Sin duda se equivoca quien crea que en política las formas no valen al menos tanto como el fondo. O más. Que el accidentado Consejo de Ministros celebrado este viernes en Barcelona -un gesto, el de esta celebración allí, que salió mal no por culpa de quien lo programó- haya aprobado que el aeropuerto barcelonés del Prat pase a llamarse Aeropuerto Josep Tarradellas es un mero símbolo, si usted quiere. Lo mismo que, en su día, lo fue bautizar al aeropuerto de Barajas con el nombre de Adolfo Suárez. Pero es que resulta que la política vive de signos.

Me congratulo incluso de un gesto tan escasamente práctico como el puesto en práctica ayer anulando la inicua sentencia franquista de fusilar a Companys. Quizá esta política gestual, tan cara a Iván Redondo, no sea lo sustancial, sino lo accesorio. Pero estará usted de acuerdo conmigo en que, si cuando algunos lo demandábamos, el Senado se hubiese trasladado a la entonces llamada Ciudad Condal, o el Tribunal de Cuentas a Girona, pongamos por caso, las conexiones de Cataluña con el resto del Estado, o sea, de España, serían mucho más sólidas.

Y así, todo. Si algún reciente presidente del Gobierno no hubiese recurrido ante el Constitucional el Estatut de autonomía de Cataluña, si otro menos reciente no hubiese mentido por dos veces a Artur Mas, asegurándole que la formación más votada se haría con la Presidencia de la Generalitat, y luego no fue así, quizá hubiésemos detenido algo -algo- este torrente de incomprensiones. Si Rajoy no hubiera judicializado el problema, atreviéndose a hacer Política con mayúscula, seguramente hoy estaríamos en situación diferente, no se habría declarado aquella independencia unilateral ni los políticos catalanes estarían -mira que ellos también, o más bien sobre todo ellos, han cometido torpezas e iniquidades- en la cárcel.
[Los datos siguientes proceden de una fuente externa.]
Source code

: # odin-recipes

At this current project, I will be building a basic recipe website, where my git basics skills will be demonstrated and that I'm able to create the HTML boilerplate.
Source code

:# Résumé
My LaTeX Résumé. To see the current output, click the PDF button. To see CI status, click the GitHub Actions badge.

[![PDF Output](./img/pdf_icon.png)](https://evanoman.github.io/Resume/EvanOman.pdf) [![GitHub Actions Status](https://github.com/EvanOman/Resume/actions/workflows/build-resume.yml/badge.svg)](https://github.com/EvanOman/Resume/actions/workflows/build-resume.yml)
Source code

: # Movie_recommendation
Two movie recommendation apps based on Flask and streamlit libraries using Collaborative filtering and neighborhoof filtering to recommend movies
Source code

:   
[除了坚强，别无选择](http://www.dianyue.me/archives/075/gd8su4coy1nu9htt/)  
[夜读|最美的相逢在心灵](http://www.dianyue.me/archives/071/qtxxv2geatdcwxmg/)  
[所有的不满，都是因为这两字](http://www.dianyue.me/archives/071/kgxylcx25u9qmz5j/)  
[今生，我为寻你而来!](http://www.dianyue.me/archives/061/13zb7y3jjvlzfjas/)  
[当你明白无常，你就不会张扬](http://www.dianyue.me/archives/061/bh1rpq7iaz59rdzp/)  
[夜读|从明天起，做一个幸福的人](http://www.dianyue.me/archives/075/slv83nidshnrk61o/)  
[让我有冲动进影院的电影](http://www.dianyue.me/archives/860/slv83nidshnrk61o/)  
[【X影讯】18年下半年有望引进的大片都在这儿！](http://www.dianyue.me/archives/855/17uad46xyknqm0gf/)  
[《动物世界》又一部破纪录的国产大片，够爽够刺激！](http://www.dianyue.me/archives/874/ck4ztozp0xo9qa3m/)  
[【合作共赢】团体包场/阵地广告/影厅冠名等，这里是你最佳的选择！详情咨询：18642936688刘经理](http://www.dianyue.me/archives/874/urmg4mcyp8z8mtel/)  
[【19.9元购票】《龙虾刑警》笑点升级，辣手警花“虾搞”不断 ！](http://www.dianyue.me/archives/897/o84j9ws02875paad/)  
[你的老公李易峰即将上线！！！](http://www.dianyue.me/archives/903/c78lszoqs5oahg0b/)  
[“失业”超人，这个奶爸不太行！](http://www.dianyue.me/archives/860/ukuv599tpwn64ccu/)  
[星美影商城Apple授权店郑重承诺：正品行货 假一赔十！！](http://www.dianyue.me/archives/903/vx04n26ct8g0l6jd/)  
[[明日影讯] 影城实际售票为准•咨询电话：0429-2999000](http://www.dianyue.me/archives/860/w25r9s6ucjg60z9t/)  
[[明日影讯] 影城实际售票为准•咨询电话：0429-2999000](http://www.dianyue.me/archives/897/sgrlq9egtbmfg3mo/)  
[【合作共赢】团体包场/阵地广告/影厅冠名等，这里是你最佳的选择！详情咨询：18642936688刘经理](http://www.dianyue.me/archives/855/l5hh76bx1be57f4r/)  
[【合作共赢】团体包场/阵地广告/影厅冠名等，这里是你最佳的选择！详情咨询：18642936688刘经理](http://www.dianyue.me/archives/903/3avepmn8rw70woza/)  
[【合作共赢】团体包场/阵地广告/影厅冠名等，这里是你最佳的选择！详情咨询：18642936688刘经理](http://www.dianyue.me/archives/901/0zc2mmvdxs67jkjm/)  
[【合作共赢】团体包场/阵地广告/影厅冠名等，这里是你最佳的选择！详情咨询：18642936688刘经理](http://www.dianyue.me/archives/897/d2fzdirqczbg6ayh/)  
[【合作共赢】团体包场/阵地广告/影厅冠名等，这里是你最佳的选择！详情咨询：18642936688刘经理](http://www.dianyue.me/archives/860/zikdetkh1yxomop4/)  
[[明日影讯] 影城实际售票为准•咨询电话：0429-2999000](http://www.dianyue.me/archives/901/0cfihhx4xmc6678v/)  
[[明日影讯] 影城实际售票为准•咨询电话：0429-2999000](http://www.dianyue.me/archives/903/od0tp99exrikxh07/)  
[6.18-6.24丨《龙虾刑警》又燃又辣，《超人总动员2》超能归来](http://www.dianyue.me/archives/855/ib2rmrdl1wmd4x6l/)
Pero no es el momento de llorar sobre la leche derramada. Nos hemos equivocado todos, comenzando por los medios de comunicación, y punto. Los errores han proliferado a ambos lados del Ebro. Lo sustancial ahora es no seguir equivocándose. Creo, con todas las reticencias que usted quiera apreciar, que hay que mantener la vía del dialogo, del encuentro, y no la del mero palo con el clavo del 155 en su extremo.

Me parece, por el contrario, que hay que exagerar incluso en la política de gestos de buena voluntad, en vez de mantenerse en la permanente amenaza contra quienes piensan y sienten diferente. Claro que el golpismo, sea del signo que sea, tiene que tener un castigo: pero eso lo determinarán los tribunales cuando toque, que pienso que va a ser bien pronto. Y después, veremos lo que se hace.

Mientras, hay que insistir en los gestos de diplomacia, de acercamiento, de paz y de conllevanza. Bautizar El Prat con el nombre de Tarradellas me parece una buena idea, aunque no sé si lo parecerá tanto a los independentistas más irredentos, que consideraban al marqués de Tarradellas poco menos que un traidor a los postulados del fanatismo. Tarradellas y Adolfo Suárez, aquellos dos hombres que, desde las antípodas, supieron construir esa ''conllevanza'' que ha durado treinta años, practicaron una política de altos vuelos. Ahora, esa justicia póstuma que a veces resulta hasta curiosa en este país surrealista, los ha hermanado nuevamente en los aires.

Claro que ahora Pedro Sánchez, que confieso que me está sorprendiendo por su flexibilidad, tendrá que bajar a la tierra y negociar cosas más de andar por casa con ese Torra que ha dado ya excesivas muestras de irracionalidad, al que, dice, le parecen ''despreciables'' gestos como cambiar el nombre del aeropuerto barcelonés, pero que, qué le vamos a hacer, ostenta, aunque sea indignamente, la Presidencia de la Generalitat.

A Torra, en sus planteamientos ante los catalanes, le dan alas esos gritos de guerra que proceden de una oposición que parece que está entendiendo poco -o demasiado bien- la jugada de un Gobierno que hasta ahora, desde luego, no había estado demasiado brillante en sus planteamientos, en sus estrategias, en sus tácticas. Pienso que, se esté donde se esté políticamente, se milite donde se milite, hay que apoyar todos los esfuerzos de manos tendidas entre dos mundos, el catalán, el del resto de España, condenados irremisiblemente a entenderse. Como Suárez y Tarradellas, ahora unidos por el puente aéreo.